THOUGHTS ON WALKING DEAD #2: QUESTIONS

Steve Cole writes:

It's hard to figure out what's going on, which is probably accurate, in that the situation has gone so bad so fast that anyone who figured it out probably had no way to spread the information.

1. Zombies will eat you if they catch you, but if they just bite you (i.e., if you get away after the first bite) you die and then become a zombie. So what percentage of the population was turned into zombies? It matters. Are there five billion zombies walking around Earth? Or just a few hundred thousand?

2. How fast did that happen? [Episode 6 said that the virus started six months earlier and went global two months ago, which doesn't work with the hero in a coma. He'd have been too weak to walk if he'd been in a coma that long.]

3. How did the first zombies get infected (and how many were there)? There must be some way to "catch" zombie-fever without being bitten. Does that still work, and if so, how do we avoid that? (And why is nobody worried about it?) Can someone who died by other means (than a zombie bite) get infected and reanimated later?

4. Why do some zombies wander around by themselves, while others cluster in large groups?

5. Just how long is the period between being bitten, death, and resurrection as a zombie? [Episode 5 seems to say about 12 hours between bite-death and zombie resurrection, but the scientist said a few minutes to six hours.]

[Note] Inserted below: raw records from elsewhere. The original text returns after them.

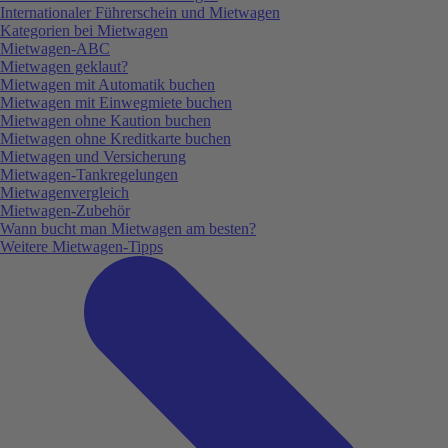
Internationaler Führerschein und Mietwagen
Kategorien bei Mietwagen
Mietwagen-ABC
Mietwagen geklaut?
Mietwagen mit Automatik buchen
Mietwagen mit Einwegmiete buchen
Mietwagen ohne Kaution buchen
Mietwagen ohne Kreditkarte buchen
Mietwagen und Versicherung
Mietwagen-Tankregelungen
Mietwagenvergleich
Mietwagen-Zubehör
Wann bucht man Mietwagen am besten?
Weitere Mietwagen-Tipps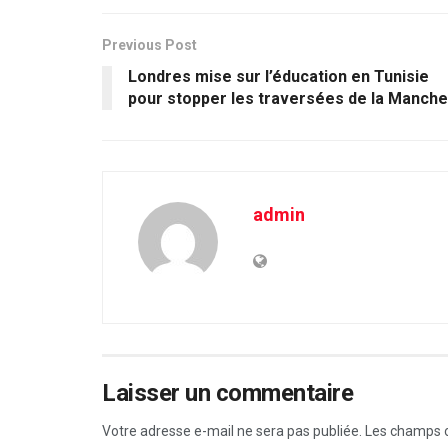
Previous Post
Londres mise sur l’éducation en Tunisie
pour stopper les traversées de la Manche
admin
Laisser un commentaire
Votre adresse e-mail ne sera pas publiée.
Les champs o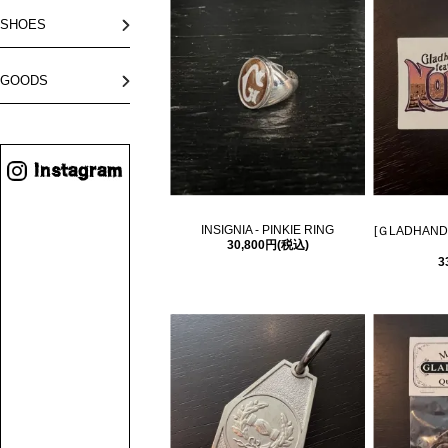
SHOES
GOODS
INSIGNIA - PINKIE RING
[ＧLADHAND
30,800円(税込)
3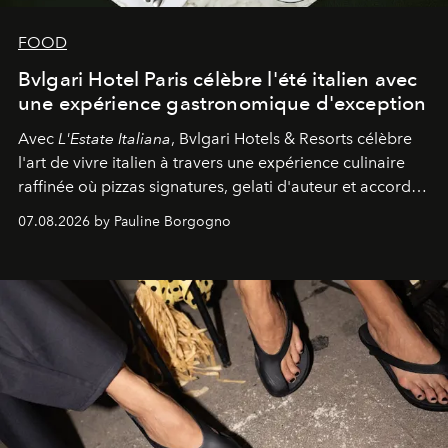
FOOD
Bvlgari Hotel Paris célèbre l'été italien avec
une expérience gastronomique d'exception
Avec
L'Estate Italiana
, Bvlgari Hotels & Resorts célèbre
l'art de vivre italien à travers une expérience culinaire
raffinée où pizzas signatures, gelati d'auteur et accords
d'exception composent un véritable voyage sensoriel.
07.08.2026 by Pauline Borgogno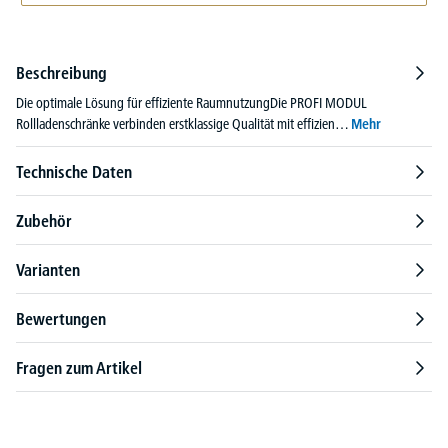
Beschreibung
Die optimale Lösung für effiziente RaumnutzungDie PROFI MODUL
Rollladenschränke verbinden erstklassige Qualität mit effizien…
Mehr
Technische Daten
Zubehör
Varianten
Bewertungen
Fragen zum Artikel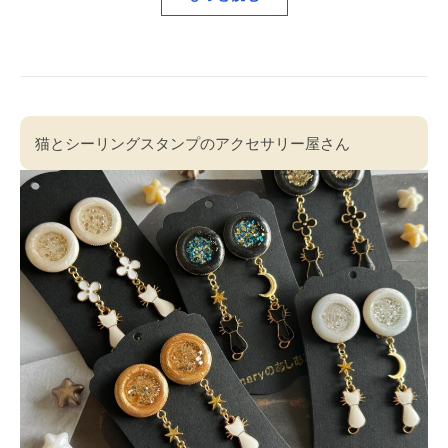
猫とシーリングスタンプのアクセサリー屋さん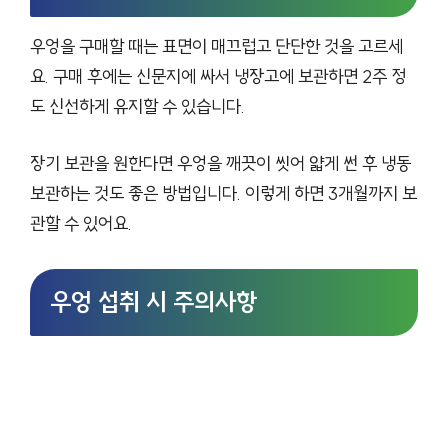
우엉을 구매할 때는 표면이 매끄럽고 단단한 것을 고르세
요. 구매 후에는 신문지에 싸서 냉장고에 보관하면 2주 정
도 신선하게 유지할 수 있습니다.
장기 보관을 원한다면 우엉을 깨끗이 씻어 얇게 썬 후 냉동
보관하는 것도 좋은 방법입니다. 이렇게 하면 3개월까지 보
관할 수 있어요.
우엉 섭취 시 주의사항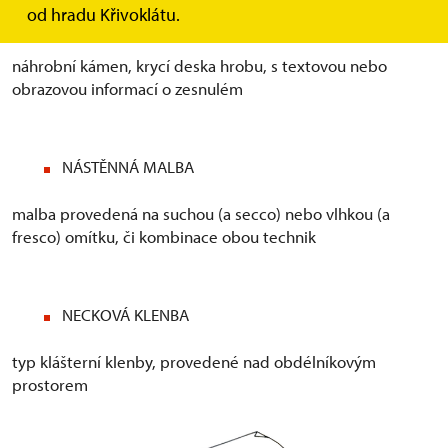
od hradu Křivoklátu.
NÁHROBNÍK
náhrobní kámen, krycí deska hrobu, s textovou nebo
obrazovou informací o zesnulém
NÁSTĚNNÁ MALBA
malba provedená na suchou (a secco) nebo vlhkou (a
fresco) omítku, či kombinace obou technik
NECKOVÁ KLENBA
typ klášterní klenby, provedené nad obdélníkovým
prostorem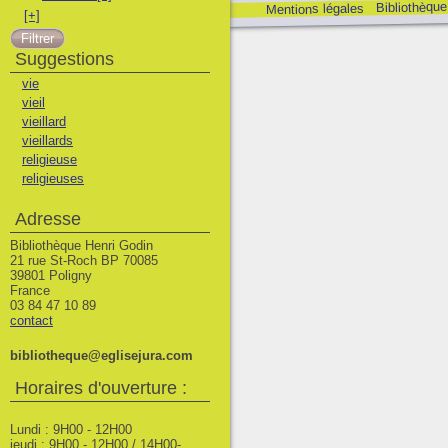
Bibliothèque
Mentions légales
[+]
Suggestions
vie
vieil
vieillard
vieillards
religieuse
religieuses
Adresse
Bibliothèque Henri Godin
21 rue St-Roch BP 70085
39801 Poligny
France
03 84 47 10 89
contact
bibliotheque@eglisejura.com
Horaires d'ouverture :
Lundi : 9H00 - 12H00
jeudi : 9H00 - 12H00 / 14H00-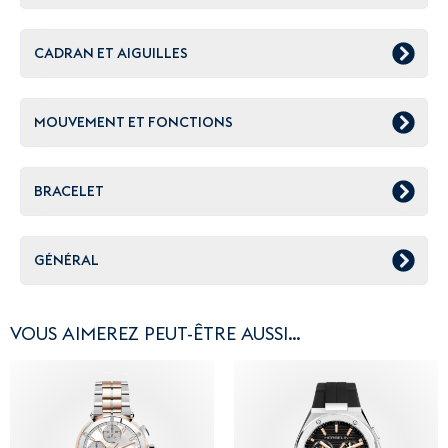
CADRAN ET AIGUILLES
MOUVEMENT ET FONCTIONS
BRACELET
GÉNÉRAL
VOUS AIMEREZ PEUT-ÊTRE AUSSI…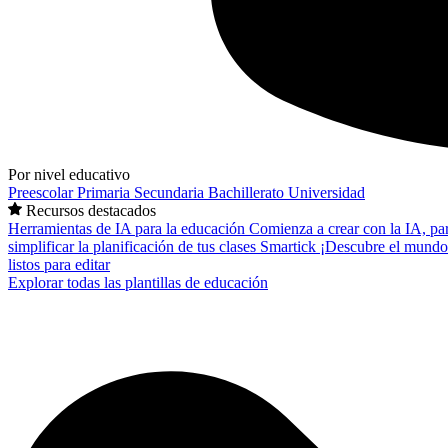
Por nivel educativo
Preescolar
Primaria
Secundaria
Bachillerato
Universidad
Recursos destacados
Herramientas de IA para la educación
Comienza a crear con la IA, pa
simplificar la planificación de tus clases
Smartick
¡Descubre el mundo
listos para editar
Explorar todas las plantillas de educación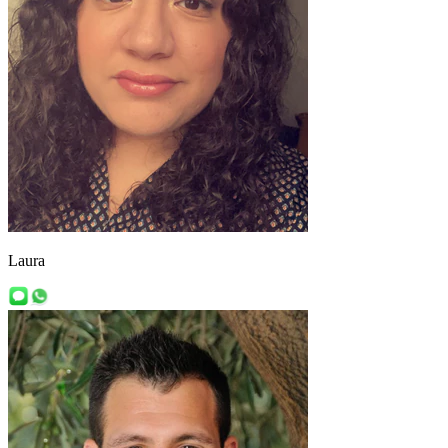
Laura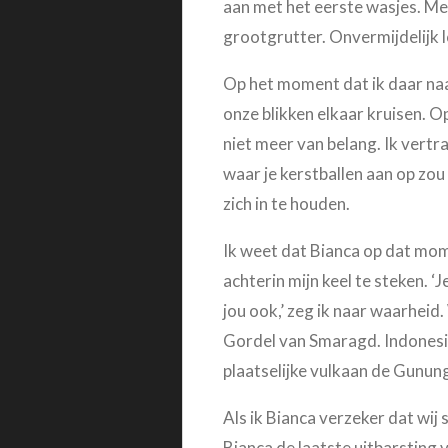
aan met het eerste wasjes. Me
grootgrutter. Onvermijdelijk lo
Op het moment dat ik daar naa
onze blikken elkaar kruisen. 
niet meer van belang. Ik vert
waar je kerstballen aan op zou
zich in te houden.
Ik weet dat Bianca op dat mome
achterin mijn keel te steken. ‘J
jou ook,’ zeg ik naar waarhei
Gordel van Smaragd. Indonesië 
plaatselijke vulkaan de Gunun
Als ik Bianca verzeker dat wi
Bianca de laatste uitbarsting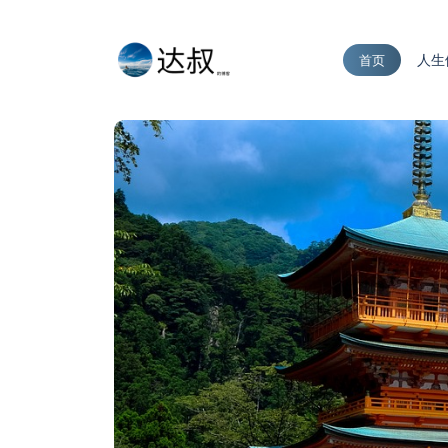
人生
首页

6. Some zombies seem smarter than others (one used a rock to break a door, at least one could turn door knobs, at least a few could climb fences, but none seem able to climb ladders). Do zombies get dumber as their brains rot, or smarter as the virus builds up steam? Do Zombies get slower as their bodies rot, or faster as the virus takes hold? Do zombies rot at all? A dead body won't rot for two or three days, and if it turns into a zombie and starts eating living flesh, won't it survive in a non-rotting state more or less forever?

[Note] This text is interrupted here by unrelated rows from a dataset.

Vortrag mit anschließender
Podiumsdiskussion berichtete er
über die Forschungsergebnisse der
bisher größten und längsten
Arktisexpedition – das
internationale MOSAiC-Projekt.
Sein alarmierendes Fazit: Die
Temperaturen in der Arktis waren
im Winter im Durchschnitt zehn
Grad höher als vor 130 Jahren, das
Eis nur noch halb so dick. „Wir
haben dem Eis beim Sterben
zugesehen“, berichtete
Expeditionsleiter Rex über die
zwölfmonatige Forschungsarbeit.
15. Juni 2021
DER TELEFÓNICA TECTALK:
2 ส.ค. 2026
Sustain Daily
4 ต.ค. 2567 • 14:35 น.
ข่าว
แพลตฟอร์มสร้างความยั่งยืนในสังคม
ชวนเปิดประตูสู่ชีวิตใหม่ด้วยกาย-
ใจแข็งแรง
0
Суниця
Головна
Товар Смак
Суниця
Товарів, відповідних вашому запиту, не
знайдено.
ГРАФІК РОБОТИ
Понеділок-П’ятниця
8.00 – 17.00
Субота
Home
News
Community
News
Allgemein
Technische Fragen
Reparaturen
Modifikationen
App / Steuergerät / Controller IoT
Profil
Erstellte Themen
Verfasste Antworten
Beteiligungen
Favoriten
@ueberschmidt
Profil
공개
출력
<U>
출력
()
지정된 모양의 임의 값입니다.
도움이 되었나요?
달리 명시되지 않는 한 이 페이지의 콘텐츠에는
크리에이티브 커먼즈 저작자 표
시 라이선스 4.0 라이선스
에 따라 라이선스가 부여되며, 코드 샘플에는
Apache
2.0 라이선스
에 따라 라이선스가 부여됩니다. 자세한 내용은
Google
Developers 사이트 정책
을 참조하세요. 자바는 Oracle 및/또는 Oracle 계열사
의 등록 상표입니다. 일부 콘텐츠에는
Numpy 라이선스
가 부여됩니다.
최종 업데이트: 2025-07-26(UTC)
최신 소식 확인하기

7. Just how small a bullet will kill a zombie? Obviously, a 9mm will do (the hero used the Army 9mm pistol to do that), but will a .22LR do the trick? It would be easy to carry a thousand rounds of .22LR on your person, but bigger bullets would be harder to carry in that quantity. (A .22LR won't penetrate a human skull at any significant range, but then, a pistol won't hit a head beyond 50 feet anyway. Even so, I'd rather kill a zombie at 50 feet than at 5 feet.) Will any bullet in the brain take out a zombie, or do you actually have to damage the brain stem where the virus resides?

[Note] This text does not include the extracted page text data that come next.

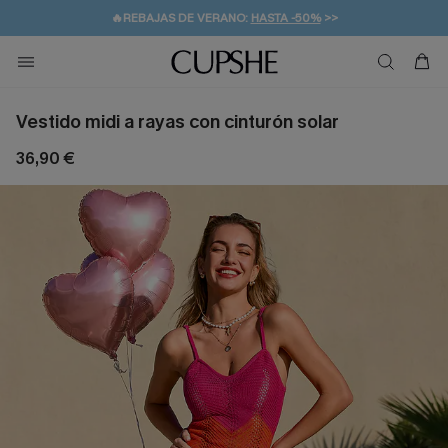
👒PROMOCIÓN DE VERANO:
-10% EN 2 VESTIDOS
>>
🚚ENVÍO GRATUITO A PARTIR DE 49 € >>
💌¡SUSCRIBIRSE & GANAR -10% EXTRA!
Vestido midi a rayas con cinturón solar
36,90 €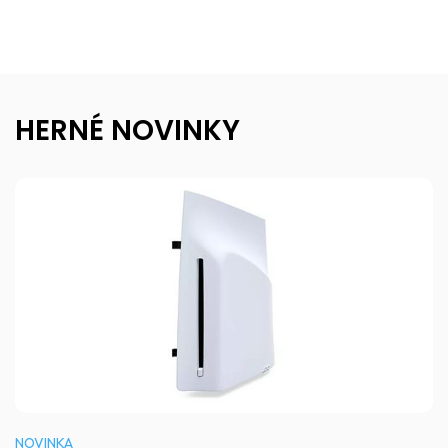
HERNÉ NOVINKY
NOVINKA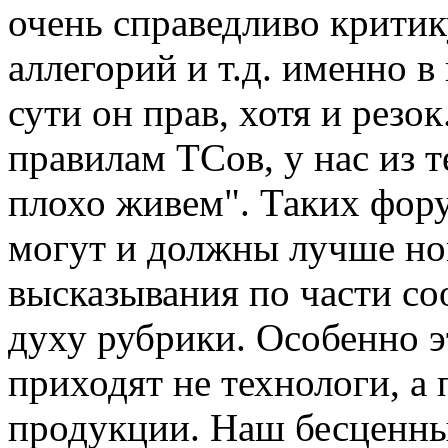
очень справедливо критик
аллегорий и т.д. именно в
сути он прав, хотя и резо
правилам ТСов, у нас из 
плохо живем". Таких фор
могут и должны лучше но
высказывания по части со
духу рубрики. Особенно эт
приходят не технологи, а 
продукции. Наш бесценны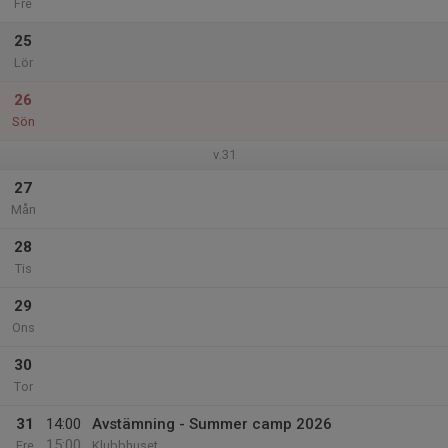
Fre
25
Lör
26
Sön
v.31
27
Mån
28
Tis
29
Ons
30
Tor
31
14:00
Avstämning - Summer camp 2026
15:00
Fre
Klubbhuset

8. Zombies can smell you, but a severed zombie head is still alive, so ... they can smell but don't have to breathe? But then, the re-animated sister started breathing, so ...? (Seems to be a case of the writers doing stuff that sounded cool without thinking it through.) Does nerve gas have any effect on zombies?

9. Some zombies keep staggering around, but others go into hibernation. Are the sleeping zombies just tired or exhausted or out of food? Or are they the ones not fully zombificated yet?

10. The biggest question of all: Where did the zombie virus come from? Was it a secret military weapon that got out of control? Or was it corporate greed in trying to genetically engineer something more benign? Given how Hollywood thinks, it was surely one or the other. But there is this question: If the CDC doctor did not know what it was, how did he expect to find it in a blood test?